Student Farmers elevate Student Farming in Iowa


Posted on Wednesday 22nd June 2022
Student Farming

Our GREENandSAVE Staff is pleased to inform our members and readers about organizations that are helping to promote sustainability. If you would like us to profile your organization please Contact Us.

Student Farmers is actively looking to recruit a student ambassador in Iowa, as well as farm mentors in Iowa that can help guide students. Overall, student farming is a great way to reduce the distance from farm to table and increase health for students as well as their parents.

Here is an overview on Student Farmers 

Student Farmers is a growing group of students who are committed to in-home and in-school sustainable farming as a means to promote physical fitness and environmental stewardship.

Our Mission: To improve health and nutrition education, combat the challenges of climate change, and support each other in generating some revenue to help pay for college.

Our Vision: To increase knowledge about the advantages of eating more heathy and locally grown vegetables across the range of high school and college age students. We also hope that many of the parents of the students will learn from their children’s engagement in our organization and adopt a diet with less processed foods to reduce the growing cost of healthcare. 

Here is an example of an agriculture education program in Iowa:

Iowa animal science student makes history

AMES, Iowa — Taylor Patterson doesn’t look like a grizzled veteran. And she doesn’t really think of herself as a pioneer or groundbreaker.

But looks can be deceiving. This 20-year-old college student is the first female infantry soldier in the Iowa National Guard.

As is the case with many groundbreakers, Patterson’s choice wasn’t really about being the first. And the reception wasn’t always one of congratulations.

While still in high school she began considering a military commitment.

“I decided I wanted to join the National Guard,” Patterson says.

Once that decision was made she talked to a recruiter, who encouraged her and explained some of the options available. When she told him she wanted to do infantry, he was a bit taken aback.

“He looked at me like I was crazy,” she says.

Her parents were also a bit surprised.

“They were both like, ‘Where did this come from?’” Patterson says. “They were pretty dumbfounded, but they supported me.”

The choice to join the guard was made while still a student at Ankeny High School. She graduated from AHS in 2020 and then took one semester of classes at Iowa State University, where she is majoring in animal science. In January 2021 she reported to basic training, where she spent the next 22 weeks training to be an infantry soldier. She then returned to Iowa State.

Right now she is taking classes, working part-time as a waitress and also at a university farm. At the moment she is considering the idea of eventually getting a master’s degree in agricultural education so she can be an agriculture teacher.

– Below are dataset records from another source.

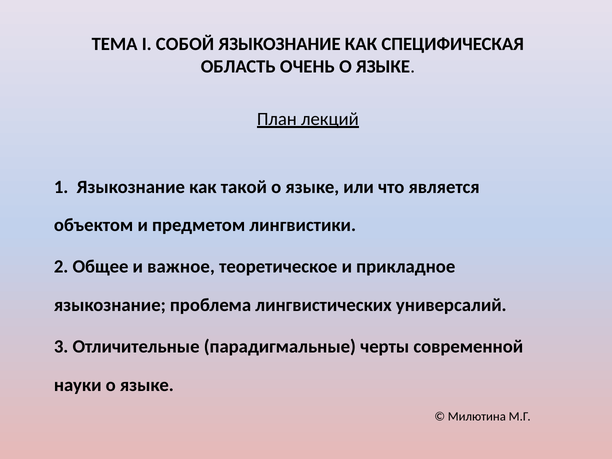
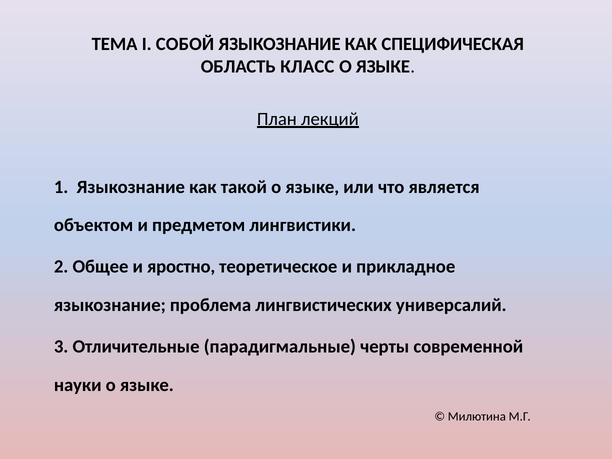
ОЧЕНЬ: ОЧЕНЬ -> КЛАСС
важное: важное -> яростно
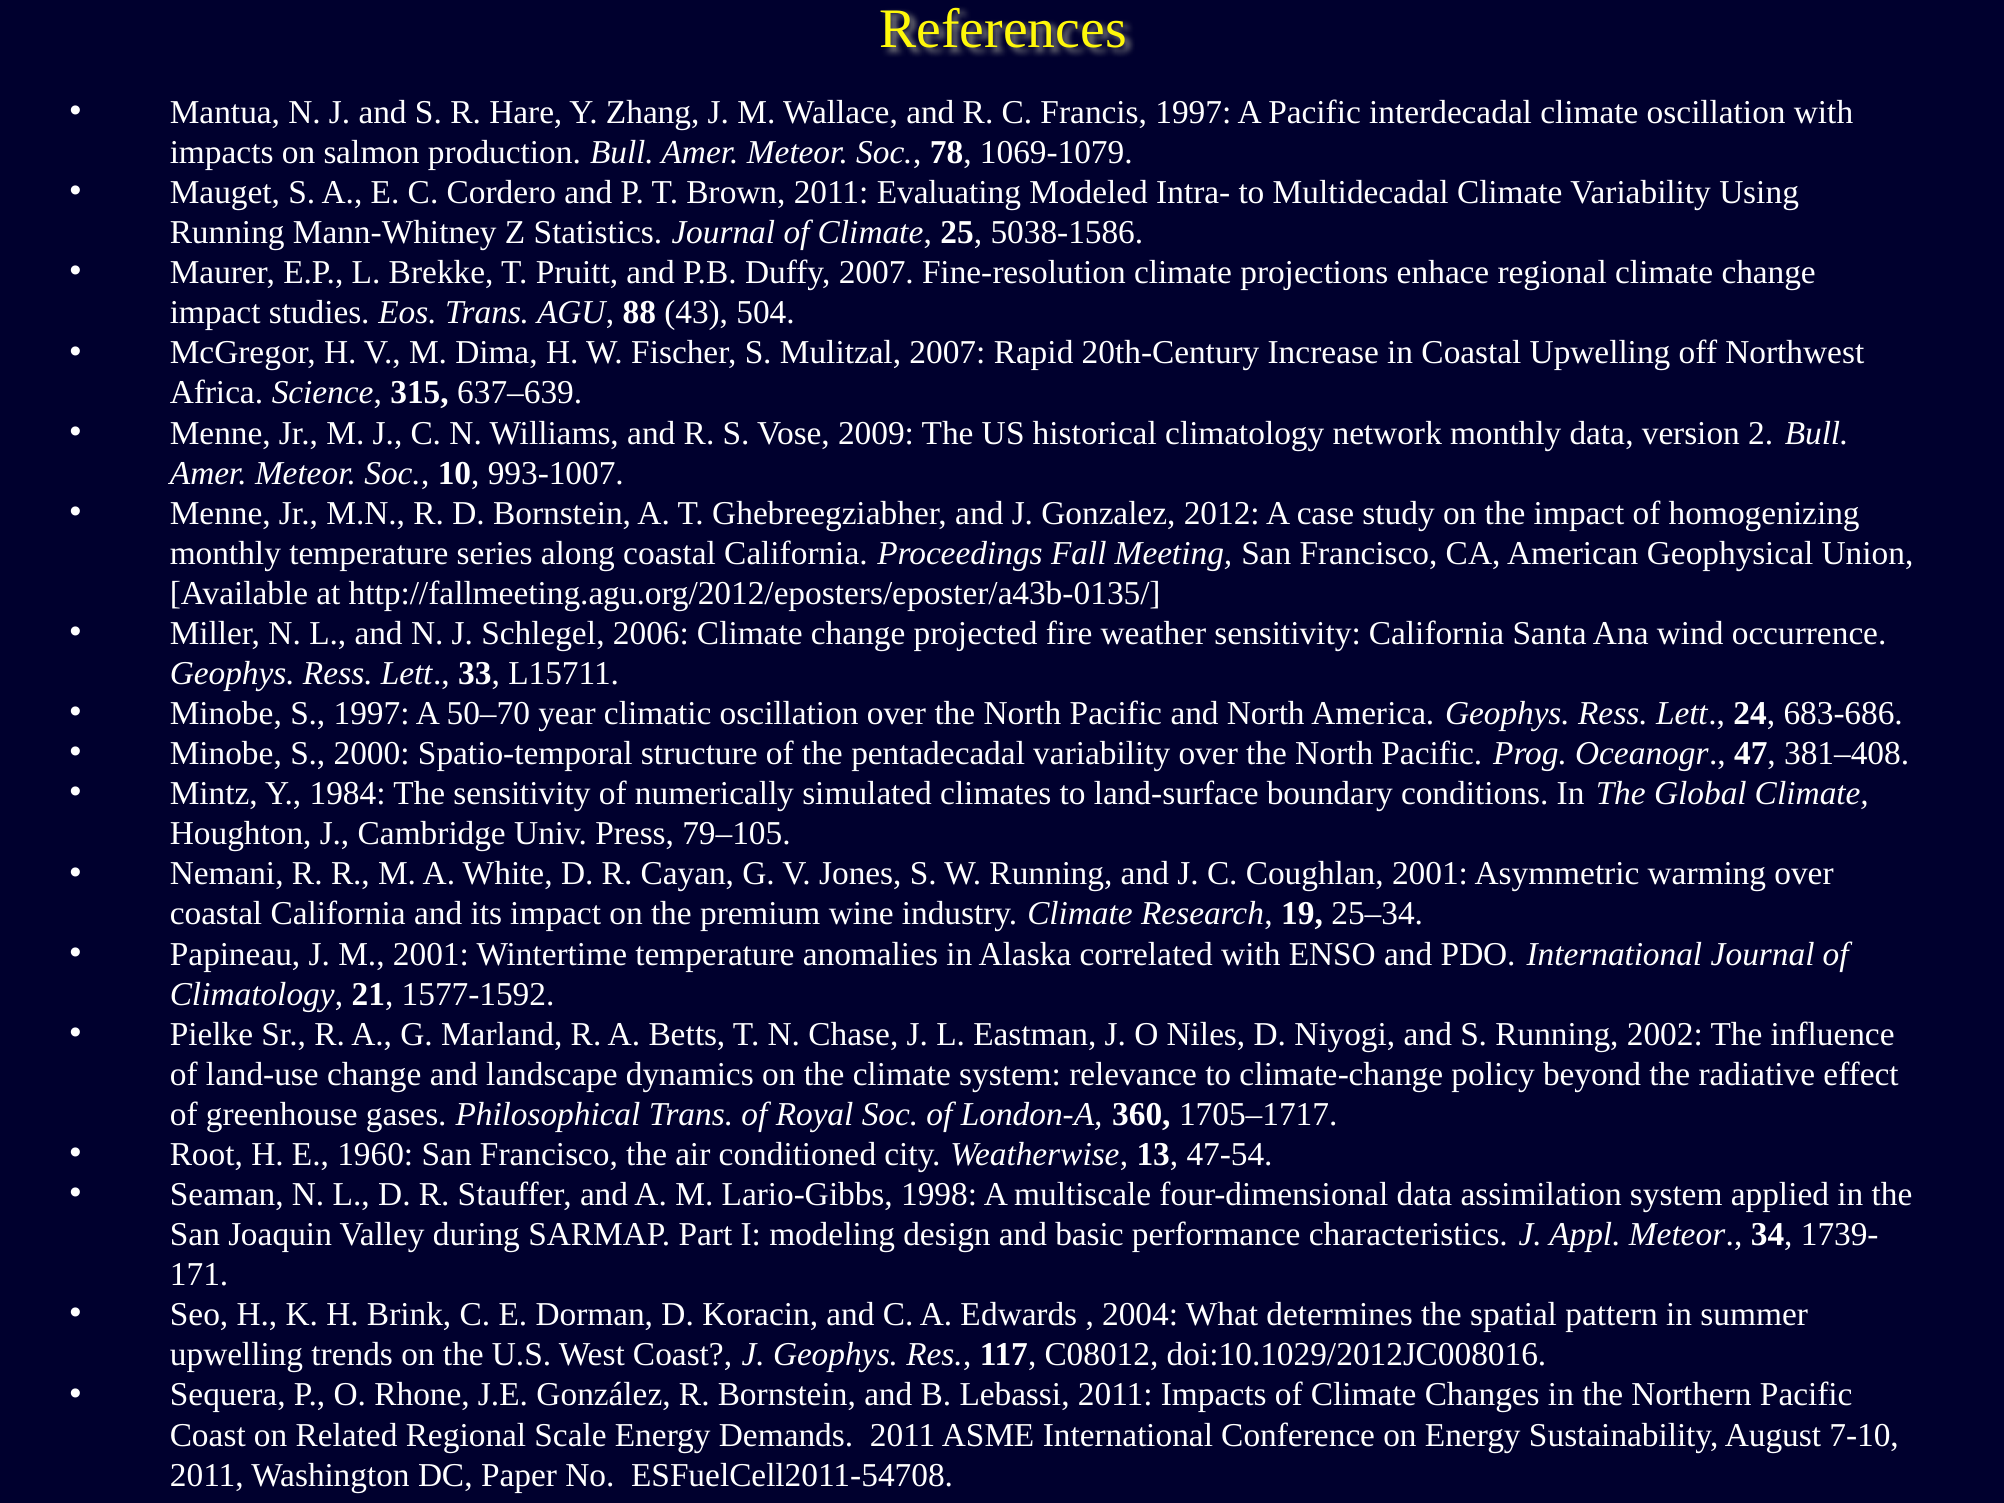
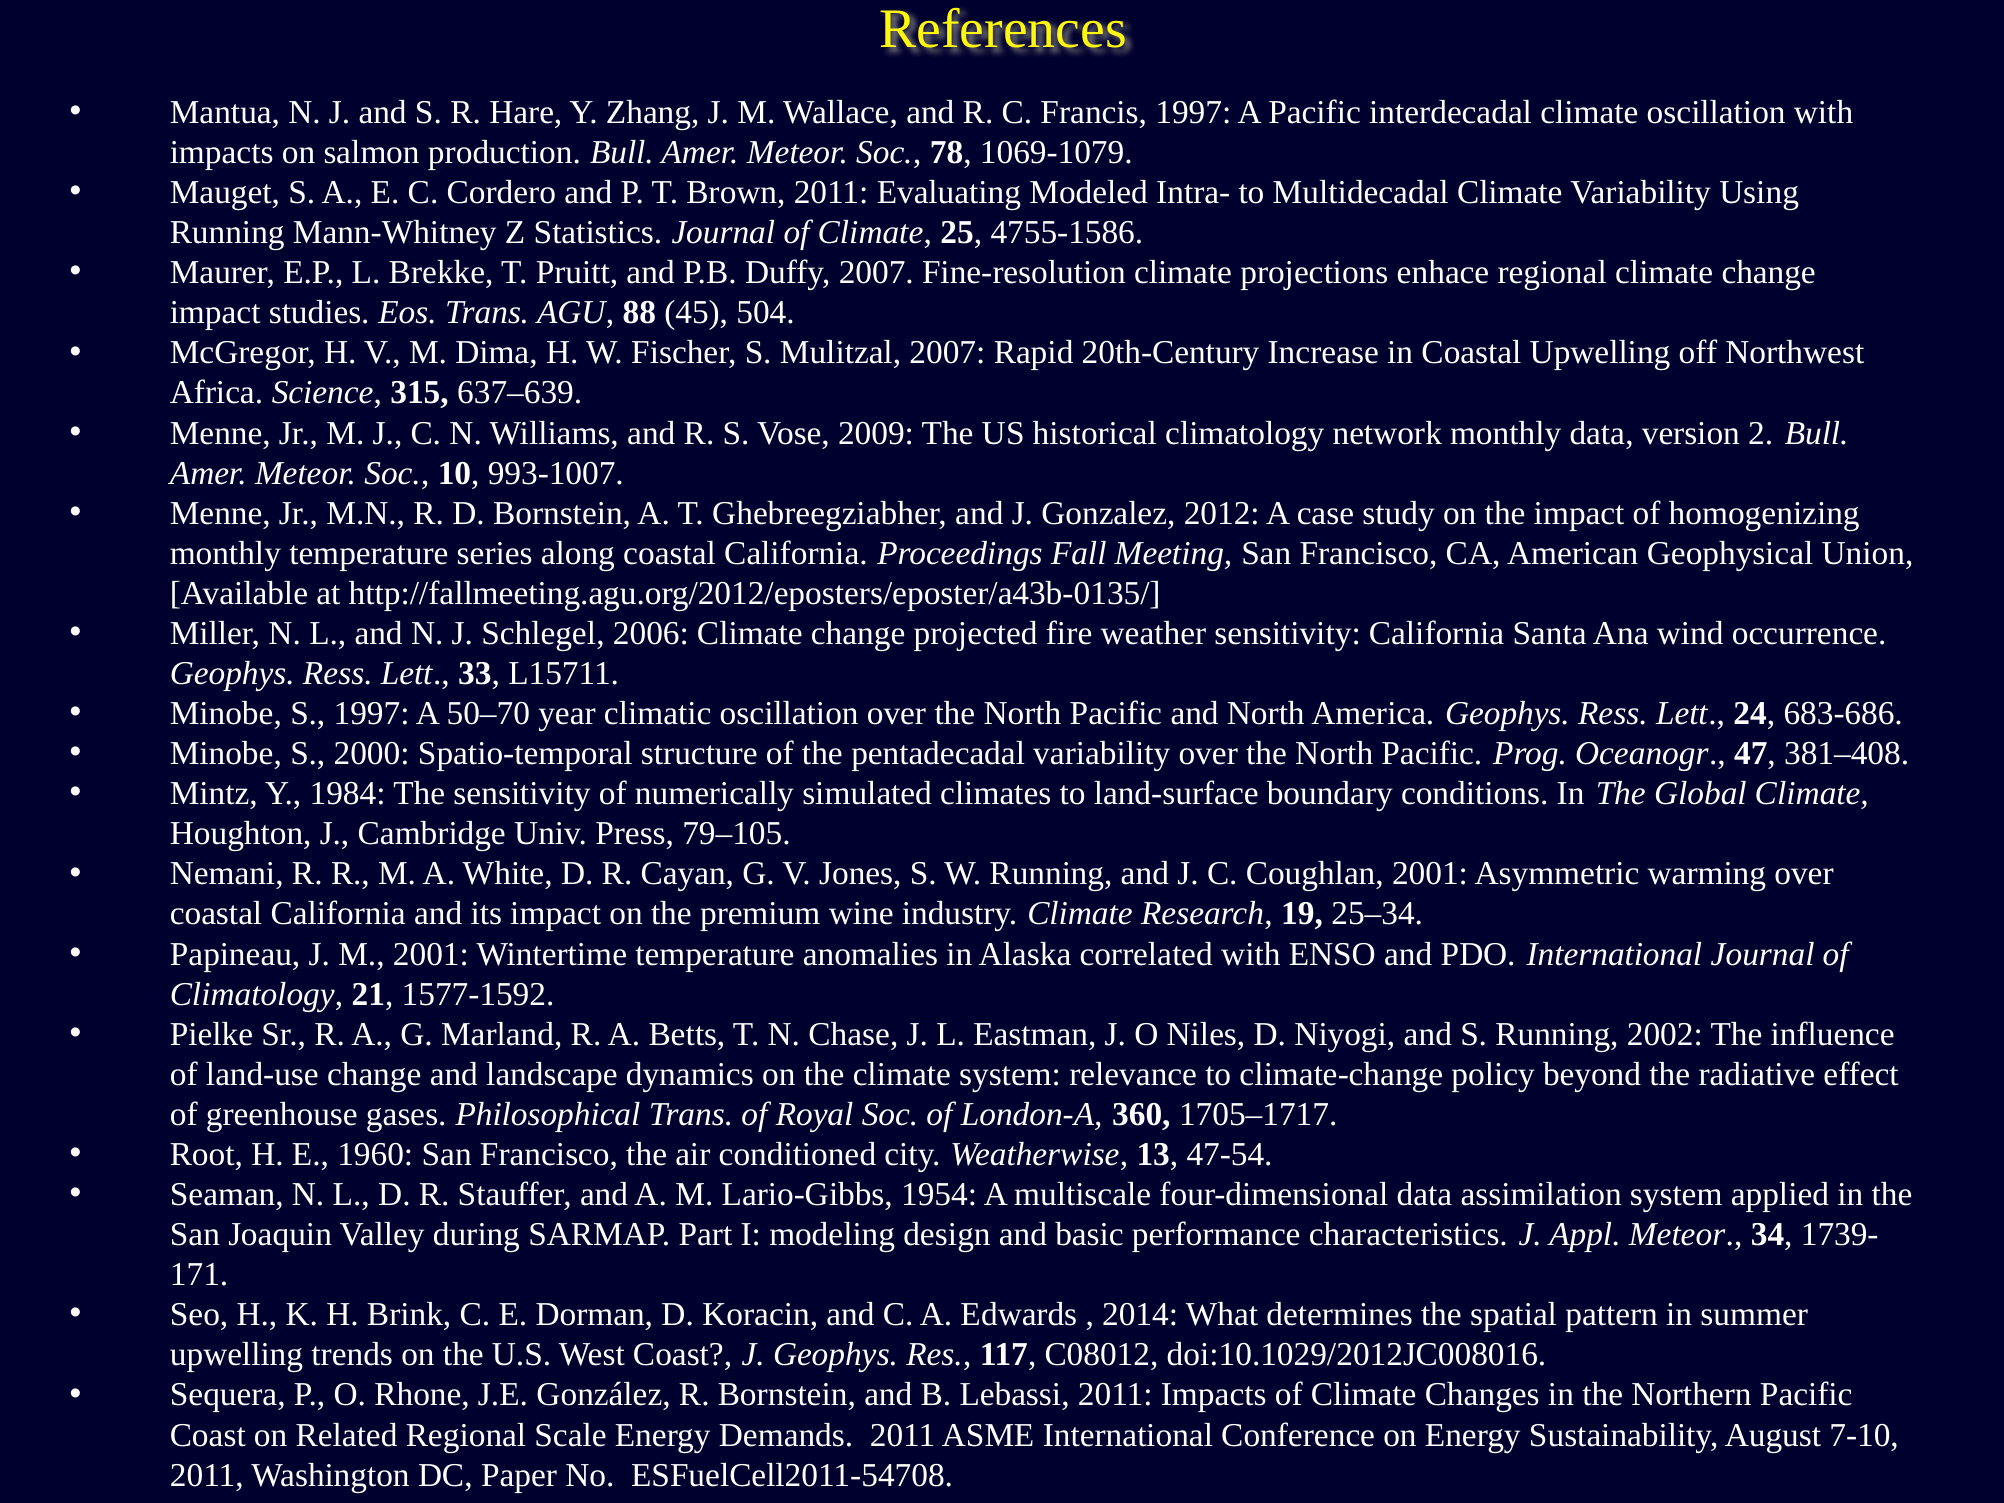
5038-1586: 5038-1586 -> 4755-1586
43: 43 -> 45
1998: 1998 -> 1954
2004: 2004 -> 2014
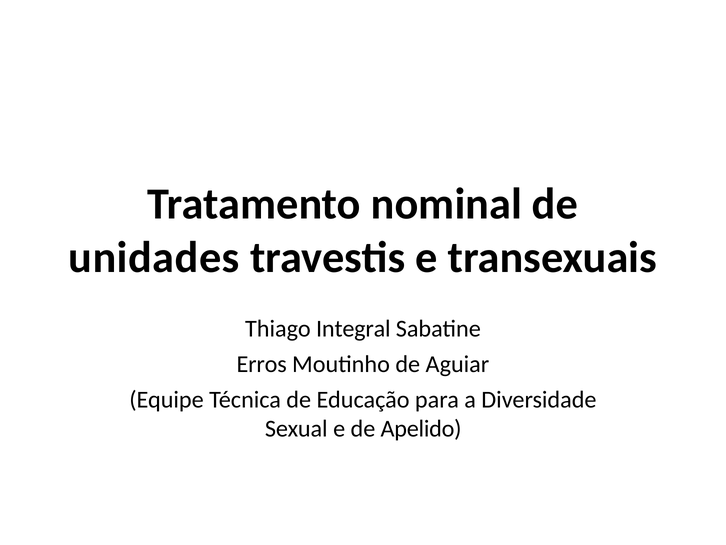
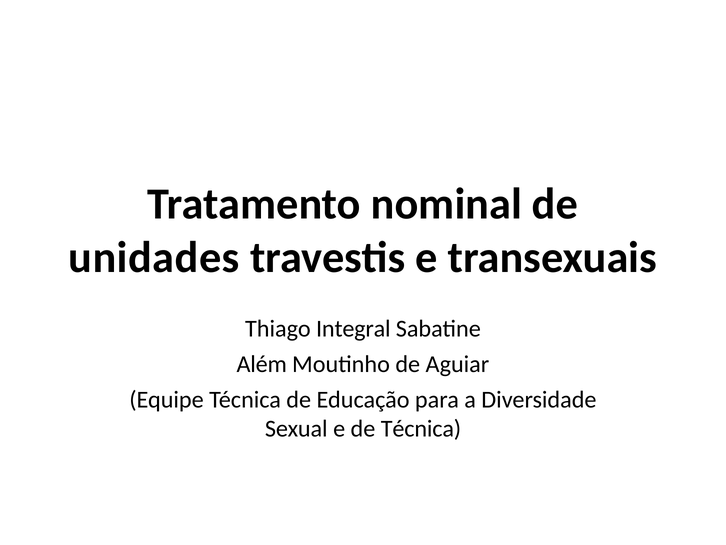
Erros: Erros -> Além
de Apelido: Apelido -> Técnica
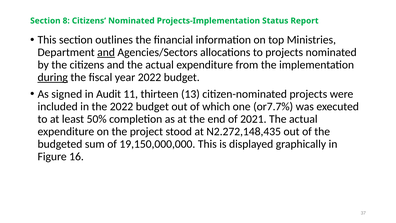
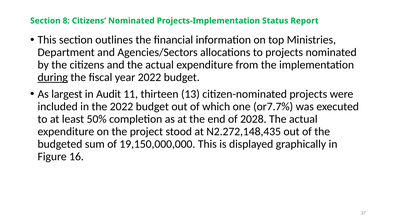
and at (106, 52) underline: present -> none
signed: signed -> largest
2021: 2021 -> 2028
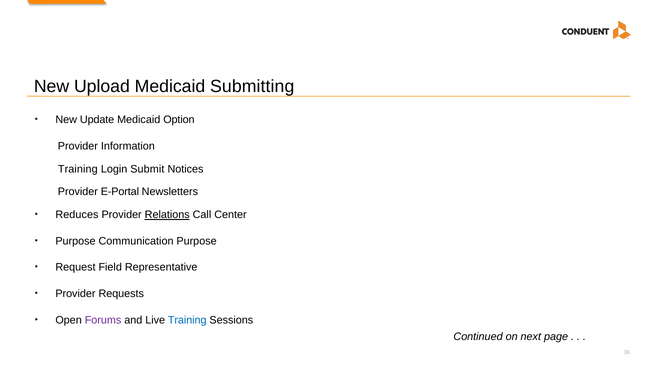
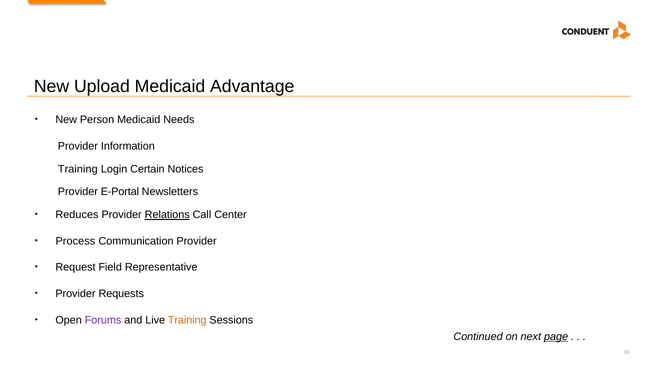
Submitting: Submitting -> Advantage
Update: Update -> Person
Option: Option -> Needs
Submit: Submit -> Certain
Purpose at (75, 241): Purpose -> Process
Communication Purpose: Purpose -> Provider
Training at (187, 320) colour: blue -> orange
page underline: none -> present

The choice to study and eventually teach agriculture was just as surprising as the one to commit six years to the Iowa National Guard. Patterson didn’t grow up on a farm, and her high school did not have an FFA program. But she had great-grandparents who farmed and she always enjoyed the time spent there.

In high school she played softball and was on the trap shooting team. But she always had an interest in agriculture.

In the meantime, she will continue to serve in the National Guard, spending one weekend a month at Camp Dodge and spending two weeks each summer training. Her parents, Justin and Cynthia Patterson, have learned to live with having a daughter in the infantry. And her little brother recently enlisted in the National Guard.

“Maybe he decided big sister couldn’t be tougher than him,” she jokes.

But Patterson can’t resist adding that she’s the one in the infantry.